On Jan. 20, the provincial government announced that part of the protection of the Castle area would include a transition of OHVs recreation use out of the new Castle boundary.
Gary Clark, president of the Quad Squad says, they’re extremely disappointed with this recent announcement.
“Over the last 20 years the Quad Squad … has spent thousands of volunteer hours and millions of dollars through provincial, federal and privately-raised funds to build bridges in the present parks and … that seems to be all for not,” says Clark.
The Quad Squad members were surprised by the announcement as they have been spending time and money to create trails and bridges for OHVs in the parks area to protect the quality of the waters and the fish habitat.
Clark says they’ve also repaired the riparian areas around the banks to help limit erosion and they have been moving trails away from running beside waterways.
Not only are they disappointed in the announcement itself, Clark says he’s disappointed in the decision-making process.
Clark sat on the Castle Parks Management Board, which was supposed to make recommendations to the government before any decisions were to be made. This announcement came about before any recommendations could be made.
“I have some extreme questions about the integrity of the government.
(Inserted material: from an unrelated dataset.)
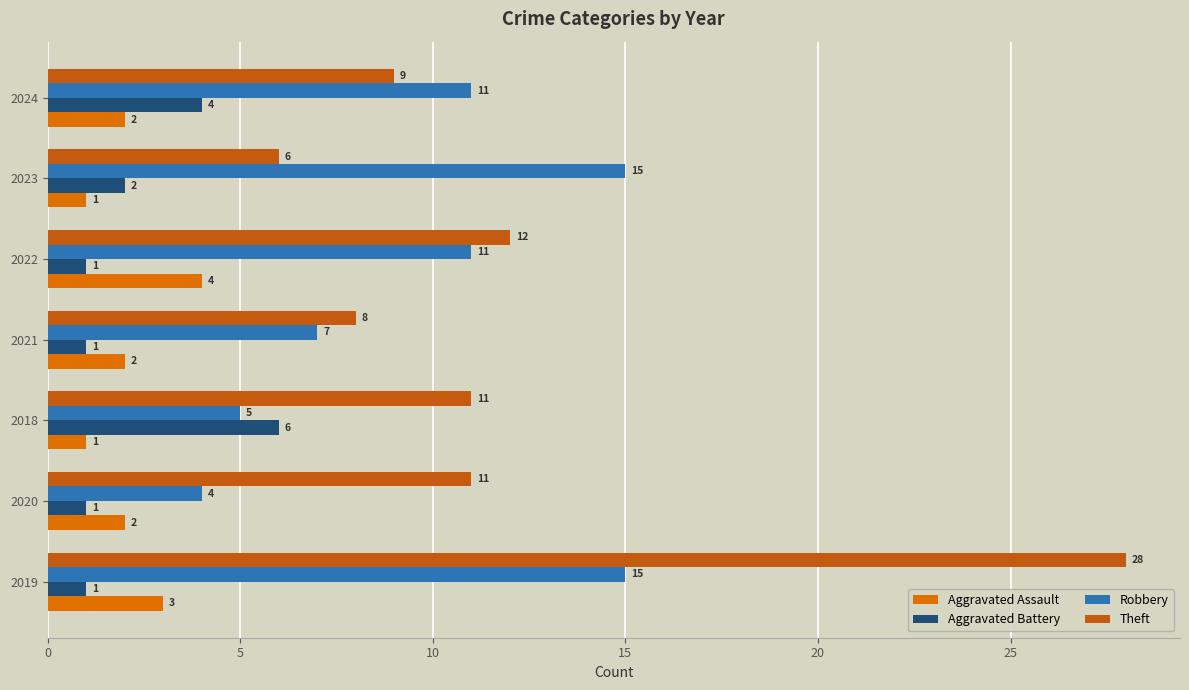

What is the highest value of the Theft series?

28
I feel that this was all planned in advance and that their idea was from the start … was to shut down off-highway vehicle use and they were using the board to try and work backwards,” explains Clark.
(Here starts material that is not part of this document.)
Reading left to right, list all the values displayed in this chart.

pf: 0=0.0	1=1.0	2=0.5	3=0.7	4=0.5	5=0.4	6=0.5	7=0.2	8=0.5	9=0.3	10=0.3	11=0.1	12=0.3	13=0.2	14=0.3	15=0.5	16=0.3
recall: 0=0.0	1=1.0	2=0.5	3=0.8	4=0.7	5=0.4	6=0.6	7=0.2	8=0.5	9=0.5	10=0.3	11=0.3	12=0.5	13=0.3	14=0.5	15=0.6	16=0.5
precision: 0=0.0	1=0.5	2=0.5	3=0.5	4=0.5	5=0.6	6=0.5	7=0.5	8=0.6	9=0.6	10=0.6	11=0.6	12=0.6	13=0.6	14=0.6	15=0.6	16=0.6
He is also concerned about the overall economic impacts this may have on the Crowsnest Pass to take out the OHV industry as it brings in money to the area and the province.
“I’m concerned about the economic impact of the Crowsnest Pass, which is already severely handicapped due to lack of industry and … the OHV industry contributes anywhere from one to two billion dollars a year into the Alberta economy.”
Clark says Premier Rachel Notley had mentioned in the recent announcement they would be building new OHV trails elsewhere. He questions where they are going to build these trails and why build them elsewhere when they already have sustainable trails in the Castle parks area. Clark says more than $3 million in federal funding has been spent in the last three years in this park area for OHV trails and bridges.
The Wildrose party in a new release Jan. 31 stated the NDP government should extend the the 60-day online public feedback timeline to 120 days.
The Wildrose party wants to see the NDP government hold open houses and have this expanded timeline for public feedback on the Castle Provincial Park and Castle Wildlands Provincial Park Management Plans.
The news release stated the NDP has already implemented a number of changes that have significantly impacted the public use of the Castle area, including banning the recreational use of highway vehicles such as Jeeps and other 4x4s from travelling off the main roads.
As well, it states the government has restricted the use of OHVs to designated trails only and banned them from use south of Highway 774 in the new park.
This contradicts the guidelines for permitted uses that were released when the Castle Provincial Park was first announced in Sept. 2015.
“The NDP is once again pressing ahead with ideological changes to areas where true, public consultation is needed,” stated Wildrose Livingstone-Macleod MLA Pat Stier in the news release.
The Castle area is a world-class destination for people who love to camp and experience the natural outdoors.
By phasing OHVs out entirely within five years and restricting their use today, the government is contradicting the permitted uses it made in 2015.
“The survey the NDP sent around was a sham designed to get the answers they wanted,” stated Stier in the news release. “The NDP should open up the timeline for feedback and hold open houses for the public to allow the people of this region to finally be heard.”
Clark says they will deliver a letter to the Minister of the Environment soon about their concerns and feedback on this recent announcement. He says they urge anyone who is affected by this announcement to write a letter to the Minister as well.
A town hall meeting was held in southwest Alberta Feb. 7. More than 600 people were in attendance to express their concerns.
Officials organizing the meeting wanting to gather feedback about how to respond to the government. Stier organized this town hall meeting in conjunction with the Crowsnest Pass Quad Squad.